[WRITTEN PROBLEM] Please copy the passage on decimal summation from "Yes. But that's" up to and including "set it higher.", replacing "precision" with "accuracy".

Yes. But that's the whole point of setting the context to always round down. If summation didn't always round down, it would be a bug.

If you set the precision to a higher value, you can avoid the need for compensated summation. I'm not prepared to pick and choose which contexts I'll honour. If I honour those with a high precision, I'll honour those with a low precision too. I'm not going to check the context, and if it is "too low" (according to whom?) set it higher.

>Why would anyone prefer this behaviour over
> an implementation that could compensate for rounding errors and return
> a more accurate result?

Because that's what the Decimal standard requires (as I understand it), and besides you might be trying to match calculations on some machine with a lower precision, or different rounding modes. Say, a pocket calculator, or a Cray, or something. Or demonstrating why rounding matters.

Perhaps it will cause less confusion if I add an example to show a use for higher precision as well.

> If statistics.sum and statistics.add_partial are modified in such a
> way that they use the same compensated algorithm for Decimals as they
> would for floats then you can have the following:
>
>>>> statistics.sum([D('-1e50'), D('1'), D('1e50')])
> Decimal('1')

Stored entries

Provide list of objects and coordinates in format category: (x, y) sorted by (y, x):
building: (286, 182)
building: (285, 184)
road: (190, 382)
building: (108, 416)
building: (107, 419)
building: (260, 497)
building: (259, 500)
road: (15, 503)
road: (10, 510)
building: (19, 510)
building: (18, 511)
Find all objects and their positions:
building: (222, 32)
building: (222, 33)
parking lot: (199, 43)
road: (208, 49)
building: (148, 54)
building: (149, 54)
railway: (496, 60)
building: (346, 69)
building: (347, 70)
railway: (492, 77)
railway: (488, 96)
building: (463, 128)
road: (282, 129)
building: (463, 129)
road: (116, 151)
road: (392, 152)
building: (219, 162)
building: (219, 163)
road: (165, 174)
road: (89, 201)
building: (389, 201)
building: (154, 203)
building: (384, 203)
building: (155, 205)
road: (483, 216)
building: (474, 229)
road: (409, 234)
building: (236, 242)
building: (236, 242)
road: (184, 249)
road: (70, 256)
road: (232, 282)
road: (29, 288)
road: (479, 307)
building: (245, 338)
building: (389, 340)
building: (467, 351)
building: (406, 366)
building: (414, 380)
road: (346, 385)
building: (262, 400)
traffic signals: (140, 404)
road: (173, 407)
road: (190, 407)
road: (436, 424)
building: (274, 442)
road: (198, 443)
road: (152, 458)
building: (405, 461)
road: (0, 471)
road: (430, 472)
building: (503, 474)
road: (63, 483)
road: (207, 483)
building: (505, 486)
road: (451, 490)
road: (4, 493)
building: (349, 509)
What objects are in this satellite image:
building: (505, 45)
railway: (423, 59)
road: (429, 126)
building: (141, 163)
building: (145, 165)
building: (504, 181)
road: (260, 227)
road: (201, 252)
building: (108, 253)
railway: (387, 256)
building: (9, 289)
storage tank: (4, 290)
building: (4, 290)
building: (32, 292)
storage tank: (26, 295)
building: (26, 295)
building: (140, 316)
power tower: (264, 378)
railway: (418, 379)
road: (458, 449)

[SOLUTION TO THE PROBLEM]
Yes. But that's the whole point of setting the context to always round down. If summation didn't always round down, it would be a bug.

If you set the accuracy to a higher value, you can avoid the need for compensated summation. I'm not prepared to pick and choose which contexts I'll honour. If I honour those with a high accuracy, I'll honour those with a low accuracy too. I'm not going to check the context, and if it is "too low" (according to whom?) set it higher.